The Politics of Job Interviews and Salary Negotiations: Tips on Career Building for Graduate Students

Politics of Job Interviews and Salary Negotiations

The Graduate Students of Color Association, the Women of Color Leadership Network at the Center for Women & Community and the Graduate Women in STEM are pleased to invite the graduate students in our campus community to a panel discussion focusing on the politics involved in job interviews and salary negotiations and issues related to intersectional identities. Experienced panelists will address this issue drawing from their own academic and non-academic career paths, also offering tips and strategies to navigate the complexities of job interviews and salary negotiations. Panelists will be available for a Q&A with attendees.   The panel will take place on Feb. 18th from 11:30-1pm in Campus Center room 903.

Light lunch will be provided for all participants.

Space is limited, and the registration link is here: http://goo.gl/forms/b3H4lloYtq 

Brief Biographies of the Panelists:
Jane G. Miller, Ph.D is an Associate Professor of Management, Chair and MBA faculty at the Isenberg School of Management at UMass Amherst. She has developed professional and academic experience in teaching and researching about negotiation, cross-cultural values, organizational identity, and organizational justice. Her most recent publications can be found in journals such as the International Journal of Conflict Resolution, Journal of Managerial Psychology, and Management and Organization Review.

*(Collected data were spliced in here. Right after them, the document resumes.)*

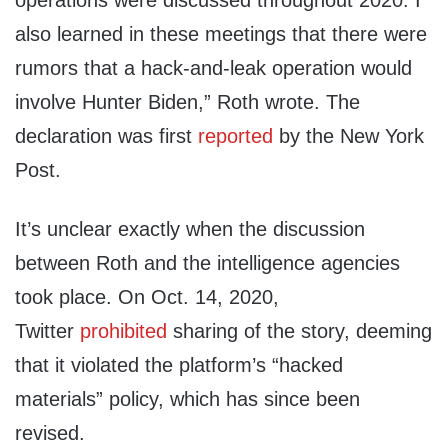
operations were discussed throughout 2020. I
also learned in these meetings that there were
rumors that a hack-and-leak operation would
involve Hunter Biden,” Roth wrote. The
declaration was first
reported
by the New York
Post.
It’s unclear exactly when the discussion
between Roth and the intelligence agencies
took place. On Oct. 14, 2020,
Twitter
prohibited
sharing of the story, deeming
that it violated the platform’s “hacked
materials” policy, which has since been
revised.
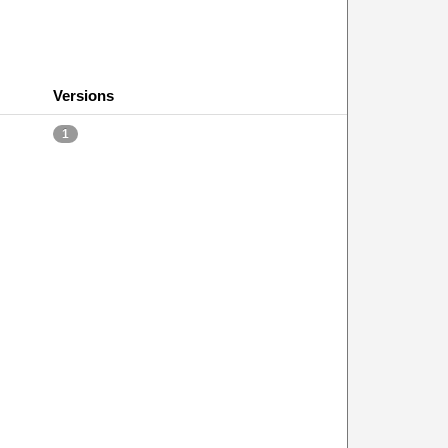
Versions
1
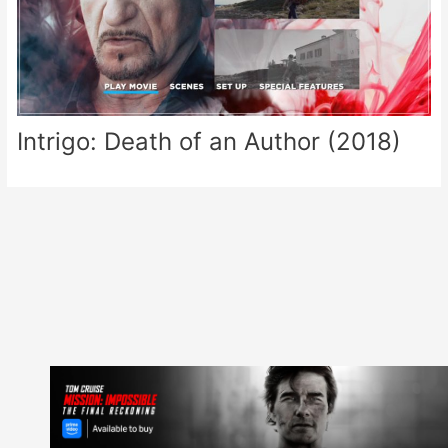
Intrigo: Death of an Author (2018)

Mecca Jamilah Sullivan, Ph.D. is Assistant Professor of Women, Gender, Sexuality Studies at UMass Amherst. She is the author of the short story collection, Blue Talk and Love (2015). She has received several awards for her fiction such as the James Baldwin Memorial Playwriting Award and the Charles Johnson Fiction Award. Her critical essays on gender and sexuality in African Diaspora culture have appeared in Palimpsest, GLQ: Lesbian and Gay Studies Quarterly, The Scholar and Feminist, Ebony.com, The Root.com, and The Feminist Wire (where she is Associate Editor for Arts & Culture), and many others. Her current research project, The Poetics of Difference: Queer Feminist Forms in the African Diaspora, explores the links between formal innovation and identity in women’s literature of the African Diaspora. Visit her at www.meccajamilahsullivan.com

Hind Mari, Ed.D. is the director of the Women of Color Leadership Network at the Center for Women and Community at UMass Amherst. Her areas of expertise and interests include women’s empowerment and advocacy work, with emphasis on understanding the intersections of our social identities; cross-cultural communication; conflict resolution; and leadership training. She has presented on these and other social justice topics both locally and nationally. Working at the Women of Color Leadership Network at CWC gives Hind the opportunity to work full time on these issues and to foster growth for women of color. In addition, Hind currently serves as a Town Meeting member in Amherst and is on the steering committee for the project Coming Together: Understanding racism, working for justice & building connections in the Amherst, MA area. Hind’s previous experience includes working as the Assistant Director at the Center for Student Development, working with Registered Student Organizations; as Program Coordinator at the International Programs Office, overseeing the orientation program for international students and scholars; and teaching refugee students at UN schools.